Reputation: 71
I got a DataFrame that loks like this:
I'd like to add a new column that checks for each row if the "attributes.count" in the current and also the 5 previous rows stays at zero. If so, I want it to return True. In Excel I would simply use realtive references for the last 5 cells, but I didn't find anything like that for pandas.

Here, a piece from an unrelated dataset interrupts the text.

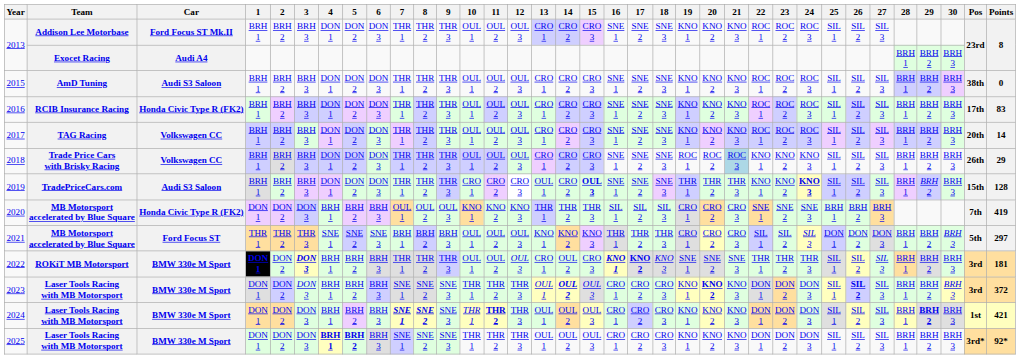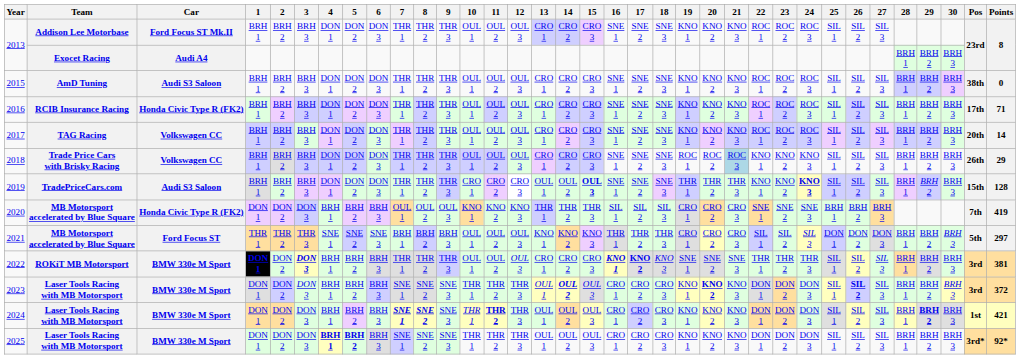2016 | Points: 83 -> 71
2019 | 14: CRO 2 -> OUL 2
2022 | 14: OUL 2 -> CRO 2
2022 | Points: 181 -> 381
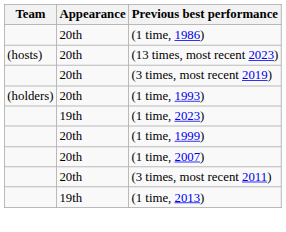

So if I am in row 55, I just want to check if the rows 50 to 55 contain nothing but zeros and, if so, return True.
I experimented with the .diff() method but that doesn't really do the trick, since it only checks the previous row and not a certain amount of prevous rows all together:
df["Is zero?"] = df["attributes.count"].diff()
Is there any workaround for this? Or maybe even a specific method I don't know of yet? (I'm an absolute beginner both in regards to coding and Python, so please forgive my stupidity :D )
Upvotes: 0
Views: 93
Reputation: 3184
Just use rolling with sum.
df = pd.DataFrame(
{"attributes_count": [0, 0, 0, 0, 0, 1, 2, 0, 0, 0, 0, 0, 0, 0, 3, 1]}
)
print(df)
attributes_count
0 0
1 0
2 0
3 0
4 0
5 1
6 2
7 0
8 0
9 0
10 0
11 0
12 0
13 0
14 3
15 1
Then create a new column using rolling over 5 period window and summing. If it sums to zero then that is True.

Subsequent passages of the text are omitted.